At Climate of the Past, there is a pre-print by Darrell Kaufman and others on the data stewardship policies adopted by the PAGES 2k special issue.
Abstract. Data stewardship is an essential element of the publication process. Knowing how to enact generally described data policies can be difficult, however. Examples are needed to model the implementation of open-data polices in actual studies. Here we explain the procedure used to attain a high and consistent level of data stewardship across a special issue of the journal, Climate of the Past. We discuss the challenges related to (1) determining which data are essential for public archival, (2) using previously published data, and (3) understanding how to cite data. We anticipate that open-data sharing in paleo sciences will accelerate as the advantages become more evident and the practice becomes a standard part of publication.
The policy was closely aligned to the regular Climate of the Past policies (which are among the better policies in palaeo journals), but with more “must”. The discussion/review is ongoing, with a co-editor-in-chief encouraging further contributions to the discussion.
Two of the comments posted so far, while generally supportive of data archiving, raise concerns. Both express concern about the impact on early career scientists.
From Karoly et al
The impact of rigid data policies formulated in a top-down manner by experienced researchers (often those involved in modelling or multi-proxy synthesis) with large teams will generally be negative on early-career researchers who are often working to schedules around their PhD study and cannot as rapidly produce the final products of their work as can a larger group. With a desire to succeed and contribute to the science, this leaves them vulnerable to ’scientific exploitation’ and, in more serious cases, may compromise the successful completion of their postgraduate studies and future careers.
It is quite clear that the ramifications of this “pilot” have not been thought out well by its authors, especially given the way that it forces graduate students and early-career scientists to give up their sensitive new data prematurely before their degrees or projects are completed. I know because this is a very real concern of my two graduate students and they deserve to be concerned given this so-called “best practices” data stewardship policy that prompted the earlier comment.
Karoly et al and Cook are presumably concerned that early career scientists who archive their data on publication will be scooped, one of six common fears about archiving data (Bishop 2015).
Is there any justification for this fear? Does anyone have any examples of scientists being scooped because they archived data on publication? Or better still, know of a study of the prevalence of scooping?
I am aware of people being scooped after making unpublished data publicly available. Ongoing time series are a particular problem – please follow their data usage policy.

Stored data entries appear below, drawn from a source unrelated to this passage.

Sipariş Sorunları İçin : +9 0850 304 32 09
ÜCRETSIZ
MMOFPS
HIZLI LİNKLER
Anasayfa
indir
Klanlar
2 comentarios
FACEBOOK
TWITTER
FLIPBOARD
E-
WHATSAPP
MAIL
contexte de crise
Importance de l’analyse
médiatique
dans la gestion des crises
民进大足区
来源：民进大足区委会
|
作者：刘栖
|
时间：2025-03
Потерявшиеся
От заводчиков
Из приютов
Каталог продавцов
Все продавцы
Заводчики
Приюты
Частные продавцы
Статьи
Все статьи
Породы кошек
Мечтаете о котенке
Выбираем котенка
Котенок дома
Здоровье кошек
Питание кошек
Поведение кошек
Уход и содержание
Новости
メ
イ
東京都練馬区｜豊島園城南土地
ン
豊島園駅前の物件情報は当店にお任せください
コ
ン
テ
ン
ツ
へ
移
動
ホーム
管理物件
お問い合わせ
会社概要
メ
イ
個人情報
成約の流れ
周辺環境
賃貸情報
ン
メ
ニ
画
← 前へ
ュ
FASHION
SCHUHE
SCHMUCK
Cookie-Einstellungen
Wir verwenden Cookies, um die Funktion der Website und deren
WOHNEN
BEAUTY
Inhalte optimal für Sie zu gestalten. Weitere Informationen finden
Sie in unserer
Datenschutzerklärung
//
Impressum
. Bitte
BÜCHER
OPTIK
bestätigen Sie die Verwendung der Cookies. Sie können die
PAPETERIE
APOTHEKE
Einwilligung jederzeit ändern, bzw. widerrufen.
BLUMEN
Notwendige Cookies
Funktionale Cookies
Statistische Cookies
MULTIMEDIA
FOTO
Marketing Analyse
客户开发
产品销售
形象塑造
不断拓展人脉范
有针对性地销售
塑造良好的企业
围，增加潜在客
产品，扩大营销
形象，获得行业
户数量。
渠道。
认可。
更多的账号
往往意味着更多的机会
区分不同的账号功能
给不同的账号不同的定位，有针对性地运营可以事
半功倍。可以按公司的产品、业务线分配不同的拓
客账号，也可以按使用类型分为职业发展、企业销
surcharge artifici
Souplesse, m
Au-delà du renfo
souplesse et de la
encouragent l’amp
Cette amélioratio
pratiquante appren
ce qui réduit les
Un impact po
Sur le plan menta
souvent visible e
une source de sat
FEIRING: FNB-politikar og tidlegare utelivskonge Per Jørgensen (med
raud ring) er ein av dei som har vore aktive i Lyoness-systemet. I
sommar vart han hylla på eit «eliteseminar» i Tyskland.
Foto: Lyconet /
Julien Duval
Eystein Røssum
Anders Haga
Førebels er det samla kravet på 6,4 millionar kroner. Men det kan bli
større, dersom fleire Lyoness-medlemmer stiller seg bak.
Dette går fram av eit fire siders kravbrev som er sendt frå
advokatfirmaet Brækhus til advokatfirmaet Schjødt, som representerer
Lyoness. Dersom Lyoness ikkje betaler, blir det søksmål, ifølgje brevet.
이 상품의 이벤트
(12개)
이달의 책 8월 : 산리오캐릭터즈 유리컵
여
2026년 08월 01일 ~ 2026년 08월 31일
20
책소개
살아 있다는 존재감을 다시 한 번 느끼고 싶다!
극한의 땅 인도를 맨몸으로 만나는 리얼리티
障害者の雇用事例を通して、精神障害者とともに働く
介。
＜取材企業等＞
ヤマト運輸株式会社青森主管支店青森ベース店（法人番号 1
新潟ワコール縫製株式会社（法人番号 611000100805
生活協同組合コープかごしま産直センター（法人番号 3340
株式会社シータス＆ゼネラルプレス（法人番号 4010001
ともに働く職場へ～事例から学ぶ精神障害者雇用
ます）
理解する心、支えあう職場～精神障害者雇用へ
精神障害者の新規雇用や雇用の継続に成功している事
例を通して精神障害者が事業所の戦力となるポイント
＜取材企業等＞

See also the discovery of the dwarf planet Haumea.
I think the risk of being scooped because of archived data is low.
- A well designed project plans the analyses in advance – the authors should know what papers they plan to write before the data are gathered – so they have a large head-start on anyone else.
- Publishing a paper usually takes months: during that time the authors are the only people with access to the data giving a further headstart.
- The second paper will rarely just use the same data as the first (if it does, care should be taken to avoid salami-slicing).
- Most people have a backlog of papers that need writing, and also have the courtesy not to write a paper on a single, recently published dataset without including the authors.
If scooping is a significant risk, one option is to allow data to be archived but protected from download for some time. The downside of this is that the data are not immediately available for replicating the paper. Another option would be to make the data available under embargo, so the study can be replicated but the data cannot be included in any paper until after a certain date.
We need to know the prevalence of scooping using data archived on publication. Without knowing the prevalence, we don’t know whether we need to adjust policies and practices to reduce the risk, or to put more effort into assuaging the fears of early career scientists.